Now let met turn to my own contribution to the event. I suggested that the Special Commission should be more explicit in its conclusions and recommendations on issues of construction of the Convention, so as to help courts avoid bad decisions, particularly in cases where the court is frustrated by a defendant ducking service, or a foreign central authority enabling a defendant to duck service. I gave an example of a case in which the C&Rs actually did provide guidance to US courts that led to a correct decision despite some erroneous US precedent, namely New York State Thruway Auth. v. Fenech, which cited the C&Rs in holding, despite bad precedent to the contrary, that Article 10(a) does permits service by postal channels. And I gave an example of an area where I thought the Special Commission’s clear guidance was likely to lead to good decisions in the future, namely the use of video technology under the Evidence Convention. Then I turned to an area where the lack of express guidance may have contributed to bad decisions.

“Bad decisions?” you say. “Tell me more!” Thank you for asking.

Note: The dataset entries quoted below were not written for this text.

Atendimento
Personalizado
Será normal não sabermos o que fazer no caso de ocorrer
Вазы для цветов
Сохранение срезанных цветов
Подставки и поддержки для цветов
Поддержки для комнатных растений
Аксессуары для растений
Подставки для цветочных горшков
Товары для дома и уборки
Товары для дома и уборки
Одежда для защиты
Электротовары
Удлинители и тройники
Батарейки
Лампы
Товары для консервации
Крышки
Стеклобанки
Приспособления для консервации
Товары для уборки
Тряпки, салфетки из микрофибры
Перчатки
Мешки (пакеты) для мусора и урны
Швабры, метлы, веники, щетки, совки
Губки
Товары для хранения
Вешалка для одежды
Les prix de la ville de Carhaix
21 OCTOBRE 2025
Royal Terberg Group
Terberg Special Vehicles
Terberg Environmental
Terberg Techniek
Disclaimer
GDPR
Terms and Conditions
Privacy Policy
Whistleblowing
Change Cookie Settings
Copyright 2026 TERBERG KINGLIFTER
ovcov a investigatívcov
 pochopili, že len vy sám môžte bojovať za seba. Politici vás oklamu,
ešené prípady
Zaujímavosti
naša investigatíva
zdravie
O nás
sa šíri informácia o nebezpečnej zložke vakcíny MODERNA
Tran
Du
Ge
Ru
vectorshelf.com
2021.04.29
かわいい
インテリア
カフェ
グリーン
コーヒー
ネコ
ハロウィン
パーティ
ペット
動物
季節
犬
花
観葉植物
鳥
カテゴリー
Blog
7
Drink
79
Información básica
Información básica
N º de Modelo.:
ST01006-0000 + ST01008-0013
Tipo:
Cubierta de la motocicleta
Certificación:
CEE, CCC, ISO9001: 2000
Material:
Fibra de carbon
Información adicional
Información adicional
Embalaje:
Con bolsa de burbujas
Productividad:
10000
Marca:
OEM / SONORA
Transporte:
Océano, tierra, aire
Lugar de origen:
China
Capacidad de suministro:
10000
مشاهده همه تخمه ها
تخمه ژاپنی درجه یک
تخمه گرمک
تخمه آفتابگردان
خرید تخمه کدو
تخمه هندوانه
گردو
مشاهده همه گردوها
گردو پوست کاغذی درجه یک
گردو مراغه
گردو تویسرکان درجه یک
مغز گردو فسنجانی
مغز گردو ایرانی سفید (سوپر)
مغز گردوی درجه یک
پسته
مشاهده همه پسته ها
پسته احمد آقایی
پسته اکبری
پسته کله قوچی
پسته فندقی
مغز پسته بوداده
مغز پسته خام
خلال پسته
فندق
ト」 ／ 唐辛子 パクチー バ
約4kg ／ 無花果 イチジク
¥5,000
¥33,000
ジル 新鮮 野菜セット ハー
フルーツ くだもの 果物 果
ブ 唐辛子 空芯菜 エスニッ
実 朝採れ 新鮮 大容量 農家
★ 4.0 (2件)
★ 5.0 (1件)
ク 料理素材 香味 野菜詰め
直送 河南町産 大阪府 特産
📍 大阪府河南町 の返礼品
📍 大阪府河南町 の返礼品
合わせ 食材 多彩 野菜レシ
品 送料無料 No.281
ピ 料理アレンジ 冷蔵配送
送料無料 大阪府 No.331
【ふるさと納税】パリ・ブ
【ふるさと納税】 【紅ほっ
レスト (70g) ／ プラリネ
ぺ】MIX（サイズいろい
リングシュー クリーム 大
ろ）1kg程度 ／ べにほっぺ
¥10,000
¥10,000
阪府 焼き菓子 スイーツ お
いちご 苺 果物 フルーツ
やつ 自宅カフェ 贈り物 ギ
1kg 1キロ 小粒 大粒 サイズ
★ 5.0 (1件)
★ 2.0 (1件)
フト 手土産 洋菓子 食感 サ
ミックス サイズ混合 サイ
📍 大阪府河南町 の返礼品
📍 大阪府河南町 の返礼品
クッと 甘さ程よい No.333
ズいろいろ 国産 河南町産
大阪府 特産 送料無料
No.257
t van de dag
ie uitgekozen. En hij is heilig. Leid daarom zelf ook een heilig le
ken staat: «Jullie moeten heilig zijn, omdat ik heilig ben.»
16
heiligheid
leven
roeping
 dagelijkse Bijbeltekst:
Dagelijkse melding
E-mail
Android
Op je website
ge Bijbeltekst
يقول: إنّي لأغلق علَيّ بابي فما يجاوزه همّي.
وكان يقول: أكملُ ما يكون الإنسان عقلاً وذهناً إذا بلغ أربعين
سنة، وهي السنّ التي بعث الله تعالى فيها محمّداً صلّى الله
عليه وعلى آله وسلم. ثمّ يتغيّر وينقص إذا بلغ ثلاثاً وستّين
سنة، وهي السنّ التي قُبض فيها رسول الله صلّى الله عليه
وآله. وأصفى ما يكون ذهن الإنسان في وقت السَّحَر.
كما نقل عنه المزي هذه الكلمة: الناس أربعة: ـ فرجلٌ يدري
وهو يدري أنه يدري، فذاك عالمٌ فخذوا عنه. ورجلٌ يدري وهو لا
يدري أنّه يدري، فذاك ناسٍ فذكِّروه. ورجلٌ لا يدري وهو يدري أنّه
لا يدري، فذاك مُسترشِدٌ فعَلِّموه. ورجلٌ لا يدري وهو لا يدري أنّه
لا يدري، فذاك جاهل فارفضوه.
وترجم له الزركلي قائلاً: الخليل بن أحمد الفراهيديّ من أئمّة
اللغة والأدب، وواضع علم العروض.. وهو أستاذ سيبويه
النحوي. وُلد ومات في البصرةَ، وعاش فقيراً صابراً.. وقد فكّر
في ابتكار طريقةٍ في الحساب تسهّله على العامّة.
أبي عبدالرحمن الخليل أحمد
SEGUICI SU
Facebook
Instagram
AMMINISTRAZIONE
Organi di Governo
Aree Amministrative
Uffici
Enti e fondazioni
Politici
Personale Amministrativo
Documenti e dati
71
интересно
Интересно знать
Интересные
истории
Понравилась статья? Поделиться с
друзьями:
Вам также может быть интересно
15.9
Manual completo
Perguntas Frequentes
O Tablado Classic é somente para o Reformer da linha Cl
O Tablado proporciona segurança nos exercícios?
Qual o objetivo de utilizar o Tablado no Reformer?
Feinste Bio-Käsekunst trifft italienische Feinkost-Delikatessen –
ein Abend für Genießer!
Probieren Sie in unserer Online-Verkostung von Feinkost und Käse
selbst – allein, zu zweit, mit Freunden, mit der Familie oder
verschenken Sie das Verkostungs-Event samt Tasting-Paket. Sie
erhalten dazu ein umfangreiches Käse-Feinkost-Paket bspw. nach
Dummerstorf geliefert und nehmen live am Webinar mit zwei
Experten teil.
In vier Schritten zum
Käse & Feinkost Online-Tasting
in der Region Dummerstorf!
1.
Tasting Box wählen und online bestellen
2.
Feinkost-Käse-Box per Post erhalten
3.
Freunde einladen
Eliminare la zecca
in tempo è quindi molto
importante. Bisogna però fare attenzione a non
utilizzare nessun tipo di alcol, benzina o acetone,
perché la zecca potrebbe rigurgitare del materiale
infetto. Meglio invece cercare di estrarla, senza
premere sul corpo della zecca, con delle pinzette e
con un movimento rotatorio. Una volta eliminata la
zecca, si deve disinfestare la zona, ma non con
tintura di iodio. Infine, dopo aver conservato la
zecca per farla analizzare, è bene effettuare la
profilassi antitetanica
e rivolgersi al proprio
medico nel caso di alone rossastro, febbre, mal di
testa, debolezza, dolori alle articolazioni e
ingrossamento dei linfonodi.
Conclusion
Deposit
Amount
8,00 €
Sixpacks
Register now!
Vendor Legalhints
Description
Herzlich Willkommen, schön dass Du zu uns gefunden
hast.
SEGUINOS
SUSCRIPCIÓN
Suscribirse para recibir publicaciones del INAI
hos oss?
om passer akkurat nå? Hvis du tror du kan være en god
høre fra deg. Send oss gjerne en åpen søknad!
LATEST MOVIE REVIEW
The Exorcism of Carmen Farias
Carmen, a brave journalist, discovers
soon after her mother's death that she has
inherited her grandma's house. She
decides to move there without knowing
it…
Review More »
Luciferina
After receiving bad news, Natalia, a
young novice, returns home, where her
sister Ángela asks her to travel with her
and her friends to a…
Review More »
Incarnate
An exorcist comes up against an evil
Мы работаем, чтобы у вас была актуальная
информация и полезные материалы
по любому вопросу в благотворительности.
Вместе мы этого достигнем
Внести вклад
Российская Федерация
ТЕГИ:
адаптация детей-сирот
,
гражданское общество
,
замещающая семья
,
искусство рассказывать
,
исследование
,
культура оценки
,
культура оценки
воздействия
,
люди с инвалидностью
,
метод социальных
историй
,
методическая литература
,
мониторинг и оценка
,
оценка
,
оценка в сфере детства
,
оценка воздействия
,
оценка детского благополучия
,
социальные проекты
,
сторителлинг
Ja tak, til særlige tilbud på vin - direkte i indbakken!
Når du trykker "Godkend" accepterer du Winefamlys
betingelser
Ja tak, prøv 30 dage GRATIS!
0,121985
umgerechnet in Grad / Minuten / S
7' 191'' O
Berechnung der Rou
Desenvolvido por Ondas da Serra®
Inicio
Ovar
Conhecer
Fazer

If the Georgetown event was any indication, very few American lawyers seem to agree with me that service via email is not permissible under the Service Convention when the Convention applies. On the one hand, this could be just confirmation of the hypothesis I put forward in my presentation—when foreign defendants or central authorities put obstacles in the way of service through the main channel, judges get frustrated and authorize service by means that the Convention doesn’t permit so as to ensure that you can’t avoid litigation by ducking service. I get that. But I am 100% certain—well, 99% certain, anyway—that my reading of the Convention on this point is correct. I’ve done this before many times, but here are the points of my argument:

  1. The Convention is exclusive. When it is necessary to transmit a document for service abroad, you must use one of the methods the Convention authorizes or permits. This is the holding of the Volkswagen case and the consensus of the Special Commission.
  2. Leaving aside Article 19, the only provision in the Convention that could arguably permit service of process by email from the plaintiff direct to the defendant is Article 10(a). But in Gurung v. Malhotra, the source of the line of bad cases, the defendant was to be served in India, which has objected to service by postal channels. So in such countries there is no provision of the Convention that authorizes or permits service by email.
  3. In countries without an Article 10(a) objection, I am open to the argument that email should be considered part of the postal channel, though I think that argument is wrong for the reasons I gave in my 2013 paper, modestly titled Gurung v. Malhotra is Wrongly Decided.
  4. While a court can authorize service by alternate means that violate a foreign state’s law, it cannot, under FRCP 4(f)(3), authorize service by alternate means prohibited by the Convention. That’s written right into the text of the rule.

I think you could engage in some clever argument aimed at showing that when you send an email, you are not actually, or at least not necessarily, transmitting a document for service abroad. For example, suppose the defendant in India has a Gmail account. What happens when I send the email? My server sends the data to a Gmail server, perhaps located in the United States, via SMTP. The defendant, perhaps, then retrieves the email from the Gmail server via another protocol like IMAP or POP3, or even HTTP if the defendant is using webmail. But I think this doesn’t work for several reasons, some practical and some doctrinal. As a practical matter, it is very difficult to map out the IT infrastructure a particular defendant is using. As an doctrinal matter, it is very difficult to believe that a state that objected to service by postal channels in its territory, say, would have agreed, when it signed the Convention, to service on persons in its territory by email provided the email was sent to a server outside its territory but then retrieved by the defendant in its territory.

My challenge to you, readers, is to tell me why this is wrong!